The record discloses that appellant rented to appellee, for the year 1912, 112 acres of land, and as rent therefor was to receive one-third of the corn and one-fourth of the cotton raised on said premises; and this suit was brought by him to recover said rent, and also to recover the sum of $522.50, alleged to be due for a span of mules sold and furnished by him to appellee, to enable appellee to make a crop on said premises during said year, as well as for $34.45, alleged to be due as balance on rent for the year 1911. Appellant likewise sued out a distress warrant, which was levied upon the crop grown upon said premises; and prayed for judgment for his rents, advances, and for foreclosure of his landlord's lien upon the property so distrained. Appellee replied by general and special exceptions, a general denial, and reconvened for damages for illegally suing out said distress warrant. There was a jury trial, resulting in a verdict in behalf of plaintiff for said sum of $34.45, with interest thereon, and in favor of defendant upon his plea in reconvention in the sum of $750, and judgment was entered in accordance therewith.
Notwithstanding that the record shows that the chief controversy was over appellant's right to recover for the value of the mules alleged to have been sold by him to appellee, and for foreclosure of his landlord's lien thereon, still the verdict and judgment failed to dispose of these issues, as well as failed to pass upon the question as to whether or not there was anything due appellant for rents for said year, for which reason appellant asserts that the judgment is not final. Ordinarily, appeals can only be taken from final judgments. See article 2078, Rev.Civ.St. 1911. And it has been frequently held by the courts of this state that a judgment is not final which fails to dispose of all the issues raised by the pleadings.

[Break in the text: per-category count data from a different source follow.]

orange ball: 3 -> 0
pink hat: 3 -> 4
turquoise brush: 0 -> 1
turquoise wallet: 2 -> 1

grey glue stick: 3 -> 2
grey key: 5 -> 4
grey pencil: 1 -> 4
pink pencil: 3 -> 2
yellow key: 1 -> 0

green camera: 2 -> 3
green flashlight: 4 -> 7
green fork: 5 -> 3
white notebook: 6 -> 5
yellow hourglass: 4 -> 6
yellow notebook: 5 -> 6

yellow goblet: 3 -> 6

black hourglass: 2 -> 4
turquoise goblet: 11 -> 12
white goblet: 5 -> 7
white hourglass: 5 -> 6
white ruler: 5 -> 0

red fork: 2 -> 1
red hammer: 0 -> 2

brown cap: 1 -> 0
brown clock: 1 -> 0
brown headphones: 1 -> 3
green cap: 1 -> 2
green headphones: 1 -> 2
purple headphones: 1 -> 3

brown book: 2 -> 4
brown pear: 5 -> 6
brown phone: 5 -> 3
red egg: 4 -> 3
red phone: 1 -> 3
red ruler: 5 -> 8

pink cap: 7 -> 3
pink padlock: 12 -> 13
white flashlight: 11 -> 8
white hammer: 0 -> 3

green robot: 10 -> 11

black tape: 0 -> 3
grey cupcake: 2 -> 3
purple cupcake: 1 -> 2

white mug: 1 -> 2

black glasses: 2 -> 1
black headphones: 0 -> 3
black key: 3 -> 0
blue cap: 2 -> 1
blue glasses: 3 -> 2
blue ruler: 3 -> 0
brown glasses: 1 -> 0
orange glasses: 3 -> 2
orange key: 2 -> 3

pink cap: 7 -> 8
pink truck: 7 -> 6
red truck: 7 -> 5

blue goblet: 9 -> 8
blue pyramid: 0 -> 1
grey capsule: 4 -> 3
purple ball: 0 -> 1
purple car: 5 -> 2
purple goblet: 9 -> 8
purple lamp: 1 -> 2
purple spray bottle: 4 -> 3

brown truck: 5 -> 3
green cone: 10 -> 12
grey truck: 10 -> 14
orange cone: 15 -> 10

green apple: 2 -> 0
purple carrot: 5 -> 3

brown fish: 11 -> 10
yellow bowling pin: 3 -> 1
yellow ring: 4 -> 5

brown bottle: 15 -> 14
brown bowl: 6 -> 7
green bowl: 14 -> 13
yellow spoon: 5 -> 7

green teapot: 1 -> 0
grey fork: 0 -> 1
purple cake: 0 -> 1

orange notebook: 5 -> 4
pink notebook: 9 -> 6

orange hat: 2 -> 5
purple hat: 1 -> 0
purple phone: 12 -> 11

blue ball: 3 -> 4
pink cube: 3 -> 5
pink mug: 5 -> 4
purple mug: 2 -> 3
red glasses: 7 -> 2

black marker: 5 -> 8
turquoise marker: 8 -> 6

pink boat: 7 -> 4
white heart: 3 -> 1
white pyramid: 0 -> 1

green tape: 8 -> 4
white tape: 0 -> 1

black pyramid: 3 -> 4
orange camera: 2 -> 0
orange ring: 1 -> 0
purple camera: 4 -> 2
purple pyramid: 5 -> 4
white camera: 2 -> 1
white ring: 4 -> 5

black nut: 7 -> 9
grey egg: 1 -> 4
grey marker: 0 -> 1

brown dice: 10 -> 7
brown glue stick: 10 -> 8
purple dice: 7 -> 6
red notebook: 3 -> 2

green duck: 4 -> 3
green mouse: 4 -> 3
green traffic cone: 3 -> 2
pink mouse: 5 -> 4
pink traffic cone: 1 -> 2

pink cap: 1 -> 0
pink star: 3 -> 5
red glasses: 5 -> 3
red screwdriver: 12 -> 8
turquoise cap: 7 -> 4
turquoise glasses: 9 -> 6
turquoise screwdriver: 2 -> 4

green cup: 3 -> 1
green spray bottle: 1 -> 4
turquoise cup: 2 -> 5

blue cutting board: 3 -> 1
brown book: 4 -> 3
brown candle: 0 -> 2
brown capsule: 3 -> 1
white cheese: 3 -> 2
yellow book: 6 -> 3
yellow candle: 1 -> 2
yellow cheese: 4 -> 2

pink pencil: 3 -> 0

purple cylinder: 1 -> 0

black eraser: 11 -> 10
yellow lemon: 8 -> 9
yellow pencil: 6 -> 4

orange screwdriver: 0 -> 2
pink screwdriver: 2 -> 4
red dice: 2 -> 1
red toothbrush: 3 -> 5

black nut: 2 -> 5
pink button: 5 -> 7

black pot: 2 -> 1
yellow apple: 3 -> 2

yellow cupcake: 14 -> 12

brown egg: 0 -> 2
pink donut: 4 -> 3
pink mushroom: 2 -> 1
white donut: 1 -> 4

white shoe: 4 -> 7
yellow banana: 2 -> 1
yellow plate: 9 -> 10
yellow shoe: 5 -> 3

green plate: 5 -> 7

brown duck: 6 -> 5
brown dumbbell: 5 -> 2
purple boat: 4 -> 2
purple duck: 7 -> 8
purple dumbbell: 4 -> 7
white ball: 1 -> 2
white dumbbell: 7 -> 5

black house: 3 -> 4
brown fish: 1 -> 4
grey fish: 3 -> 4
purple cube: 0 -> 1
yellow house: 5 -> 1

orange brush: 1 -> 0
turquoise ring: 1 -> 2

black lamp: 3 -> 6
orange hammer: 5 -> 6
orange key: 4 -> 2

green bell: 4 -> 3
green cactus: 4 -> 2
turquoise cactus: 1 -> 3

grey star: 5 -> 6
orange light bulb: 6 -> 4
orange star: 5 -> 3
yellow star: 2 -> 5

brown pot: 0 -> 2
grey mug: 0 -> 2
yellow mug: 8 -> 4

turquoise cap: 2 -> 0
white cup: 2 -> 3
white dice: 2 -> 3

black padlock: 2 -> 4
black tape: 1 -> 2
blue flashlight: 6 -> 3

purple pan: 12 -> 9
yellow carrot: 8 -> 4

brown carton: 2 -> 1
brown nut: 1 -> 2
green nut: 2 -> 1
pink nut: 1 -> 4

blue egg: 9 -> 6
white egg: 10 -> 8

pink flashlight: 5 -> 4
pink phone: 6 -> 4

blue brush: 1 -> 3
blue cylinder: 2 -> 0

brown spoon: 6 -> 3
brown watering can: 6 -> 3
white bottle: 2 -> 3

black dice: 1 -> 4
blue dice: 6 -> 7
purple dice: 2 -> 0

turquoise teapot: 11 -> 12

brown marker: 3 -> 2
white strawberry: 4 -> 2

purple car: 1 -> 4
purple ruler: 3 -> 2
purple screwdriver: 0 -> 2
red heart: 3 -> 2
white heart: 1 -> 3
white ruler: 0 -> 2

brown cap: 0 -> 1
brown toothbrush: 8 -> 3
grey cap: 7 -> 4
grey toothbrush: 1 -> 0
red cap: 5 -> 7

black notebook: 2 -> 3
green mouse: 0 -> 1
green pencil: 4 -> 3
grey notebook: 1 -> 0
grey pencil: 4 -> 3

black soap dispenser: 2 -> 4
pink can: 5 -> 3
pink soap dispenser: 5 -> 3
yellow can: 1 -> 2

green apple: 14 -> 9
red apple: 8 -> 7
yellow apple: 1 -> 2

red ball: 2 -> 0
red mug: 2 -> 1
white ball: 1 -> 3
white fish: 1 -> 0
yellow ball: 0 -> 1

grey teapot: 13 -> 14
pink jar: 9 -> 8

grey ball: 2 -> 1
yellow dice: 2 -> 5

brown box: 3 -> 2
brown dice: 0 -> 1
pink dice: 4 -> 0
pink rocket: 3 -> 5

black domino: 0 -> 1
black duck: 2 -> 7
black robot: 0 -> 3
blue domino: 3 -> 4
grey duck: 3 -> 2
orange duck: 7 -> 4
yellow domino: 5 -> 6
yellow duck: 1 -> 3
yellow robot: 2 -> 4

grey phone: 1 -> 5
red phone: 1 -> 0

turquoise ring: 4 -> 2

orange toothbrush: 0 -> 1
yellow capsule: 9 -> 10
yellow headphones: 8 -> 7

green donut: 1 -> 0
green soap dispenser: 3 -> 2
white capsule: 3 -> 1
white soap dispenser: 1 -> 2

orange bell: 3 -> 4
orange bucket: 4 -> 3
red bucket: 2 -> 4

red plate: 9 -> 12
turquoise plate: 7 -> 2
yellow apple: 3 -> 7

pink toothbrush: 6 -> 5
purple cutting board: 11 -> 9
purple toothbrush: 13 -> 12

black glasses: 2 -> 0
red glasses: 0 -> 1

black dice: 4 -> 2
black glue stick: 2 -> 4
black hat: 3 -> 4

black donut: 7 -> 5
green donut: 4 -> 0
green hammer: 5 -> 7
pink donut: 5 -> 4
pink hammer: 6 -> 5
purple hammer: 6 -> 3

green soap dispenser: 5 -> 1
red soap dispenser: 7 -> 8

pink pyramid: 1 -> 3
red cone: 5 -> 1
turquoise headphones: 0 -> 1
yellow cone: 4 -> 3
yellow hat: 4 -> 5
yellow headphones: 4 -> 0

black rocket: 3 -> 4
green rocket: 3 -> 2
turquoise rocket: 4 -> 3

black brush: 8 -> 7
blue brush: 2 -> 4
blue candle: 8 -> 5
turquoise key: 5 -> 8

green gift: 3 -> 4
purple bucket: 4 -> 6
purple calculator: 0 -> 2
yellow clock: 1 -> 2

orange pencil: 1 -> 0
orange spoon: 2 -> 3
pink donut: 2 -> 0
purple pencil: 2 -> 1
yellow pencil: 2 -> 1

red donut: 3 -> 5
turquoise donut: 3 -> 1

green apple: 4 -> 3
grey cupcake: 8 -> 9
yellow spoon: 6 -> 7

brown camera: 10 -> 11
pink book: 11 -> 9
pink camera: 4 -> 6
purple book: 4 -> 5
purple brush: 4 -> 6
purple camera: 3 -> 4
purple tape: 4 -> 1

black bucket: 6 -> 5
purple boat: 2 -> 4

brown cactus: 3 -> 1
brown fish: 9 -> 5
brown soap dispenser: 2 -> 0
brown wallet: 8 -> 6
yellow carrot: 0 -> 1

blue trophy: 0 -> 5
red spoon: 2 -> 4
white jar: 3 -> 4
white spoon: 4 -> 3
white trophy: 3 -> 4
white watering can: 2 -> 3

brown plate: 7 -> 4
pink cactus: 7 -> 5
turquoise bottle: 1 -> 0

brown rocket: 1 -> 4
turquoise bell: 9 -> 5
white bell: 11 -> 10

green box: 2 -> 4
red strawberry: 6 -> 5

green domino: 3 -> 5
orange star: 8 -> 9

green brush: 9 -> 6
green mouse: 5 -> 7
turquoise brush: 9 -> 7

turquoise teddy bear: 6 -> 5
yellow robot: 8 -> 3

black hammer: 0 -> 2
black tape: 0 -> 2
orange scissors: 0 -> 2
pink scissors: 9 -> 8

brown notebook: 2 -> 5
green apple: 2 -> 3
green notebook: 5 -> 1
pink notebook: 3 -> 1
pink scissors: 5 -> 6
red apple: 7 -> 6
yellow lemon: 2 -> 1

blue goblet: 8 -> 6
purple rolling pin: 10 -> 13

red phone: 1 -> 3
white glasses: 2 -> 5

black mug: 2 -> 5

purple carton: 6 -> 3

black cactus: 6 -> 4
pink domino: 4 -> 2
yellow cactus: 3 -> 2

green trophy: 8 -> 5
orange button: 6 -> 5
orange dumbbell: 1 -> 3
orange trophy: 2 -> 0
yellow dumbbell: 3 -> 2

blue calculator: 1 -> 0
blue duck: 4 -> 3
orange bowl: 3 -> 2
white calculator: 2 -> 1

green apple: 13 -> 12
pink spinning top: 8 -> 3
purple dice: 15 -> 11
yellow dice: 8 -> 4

See Waco Cement Works v. Smith, 162 S.W. 1158, and cases there cited; also, the case of Sapp v. Anderson, 135 S.W. 1068, where previous cases on this subject are cited and reviewed.
Appellee claims, however, that the assignment raising this question is not properly briefed, and hence should not be considered; but he overlooks the fact that the question raised is jurisdictional, and the error assigned is fundamental, for which reason it cannot be waived. Besides this, appellee asserts that, since there was a general verdict in behalf of appellant, the doctrine as to final judgment, above announced, does not apply. There was no general verdict, however, in his behalf, but only a verdict for one claim, to wit, $35.45, upon which the court instructed a verdict in his behalf, ignoring the claim for rent for 1912, as well as that for value of the mules. See First Natl. Bank of Mason v. Vander Stucken, 37 S.W. 170, where a suit was brought to establish claims against an estate on two notes, executed by decedent. The jury, to whom both claims were submitted on issues made by the pleadings, found for the plaintiff as to the claim based on one of the notes only, and neither the verdict nor judgment mentioned the other. It was held that no appeal would lie from the action of the court on such unadjudicated claim, and the appeal was dismissed; which case, we think, is decisive of the question here involved.
Notwithstanding that we are without authority, in the state of the record, to pass on any of the assignments, still, in view of another trial in the court below, it is proper to say that it is doubtful whether the petition stated a cause of action that would authorize a recovery as to the rents of 1912, or for the mules claimed to have been furnished, in that it did not state or show the amount of rents due, nor state the facts showing the indebtedness of appellee for the mules and negativing payment therefor. Demurrers, though filed, were not urged to this pleading in the trial court, and hence must be regarded as waived; but, as there was no final judgment, it becomes our duty to dismiss the appeal, and it is so ordered.
Appeal dismissed.
It seems that we were mistaken in stating that appellee's demurrers and exceptions were not presented to or passed upon by the court. This was occasioned by our overlooking an amended transcript, which contains a recital to the effect that they were in fact presented to and overruled by the court. We reiterate our intimation as to the insufficiency of the petition, but have no authority to do anything more than to make the suggestion, since the appeal must be dismissed.
The motion for rehearing is overruled.